◆ Required action
Return every line of the listing below, word for word and in the same order.

(Saved entries)
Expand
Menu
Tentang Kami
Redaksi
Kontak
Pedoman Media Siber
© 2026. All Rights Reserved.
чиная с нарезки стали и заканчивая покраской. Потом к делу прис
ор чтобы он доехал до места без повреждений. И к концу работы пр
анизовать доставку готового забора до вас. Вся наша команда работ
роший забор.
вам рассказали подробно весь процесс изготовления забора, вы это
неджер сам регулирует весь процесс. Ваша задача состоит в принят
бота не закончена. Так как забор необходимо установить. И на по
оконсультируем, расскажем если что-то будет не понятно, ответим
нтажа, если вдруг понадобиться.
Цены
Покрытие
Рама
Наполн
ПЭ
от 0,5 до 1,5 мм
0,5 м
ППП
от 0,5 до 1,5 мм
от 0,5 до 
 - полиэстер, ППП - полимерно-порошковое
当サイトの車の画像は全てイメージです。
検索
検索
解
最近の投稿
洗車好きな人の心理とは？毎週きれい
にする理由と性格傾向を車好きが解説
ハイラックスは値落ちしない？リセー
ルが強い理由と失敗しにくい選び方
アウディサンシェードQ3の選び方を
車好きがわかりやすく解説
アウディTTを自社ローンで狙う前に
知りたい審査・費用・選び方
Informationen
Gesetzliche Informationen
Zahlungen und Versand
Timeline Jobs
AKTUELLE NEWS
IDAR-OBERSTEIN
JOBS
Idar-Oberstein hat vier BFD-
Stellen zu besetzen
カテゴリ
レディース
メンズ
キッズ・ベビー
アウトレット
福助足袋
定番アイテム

◆ Result for this task
Expand
Menu
Tentang Kami
Redaksi
Kontak
Pedoman Media Siber
© 2026. All Rights Reserved.
чиная с нарезки стали и заканчивая покраской. Потом к делу прис
ор чтобы он доехал до места без повреждений. И к концу работы пр
анизовать доставку готового забора до вас. Вся наша команда работ
роший забор.
вам рассказали подробно весь процесс изготовления забора, вы это
неджер сам регулирует весь процесс. Ваша задача состоит в принят
бота не закончена. Так как забор необходимо установить. И на по
оконсультируем, расскажем если что-то будет не понятно, ответим
нтажа, если вдруг понадобиться.
Цены
Покрытие
Рама
Наполн
ПЭ
от 0,5 до 1,5 мм
0,5 м
ППП
от 0,5 до 1,5 мм
от 0,5 до 
 - полиэстер, ППП - полимерно-порошковое
当サイトの車の画像は全てイメージです。
検索
検索
解
最近の投稿
洗車好きな人の心理とは？毎週きれい
にする理由と性格傾向を車好きが解説
ハイラックスは値落ちしない？リセー
ルが強い理由と失敗しにくい選び方
アウディサンシェードQ3の選び方を
車好きがわかりやすく解説
アウディTTを自社ローンで狙う前に
知りたい審査・費用・選び方
Informationen
Gesetzliche Informationen
Zahlungen und Versand
Timeline Jobs
AKTUELLE NEWS
IDAR-OBERSTEIN
JOBS
Idar-Oberstein hat vier BFD-
Stellen zu besetzen
カテゴリ
レディース
メンズ
キッズ・ベビー
アウトレット
福助足袋
定番アイテム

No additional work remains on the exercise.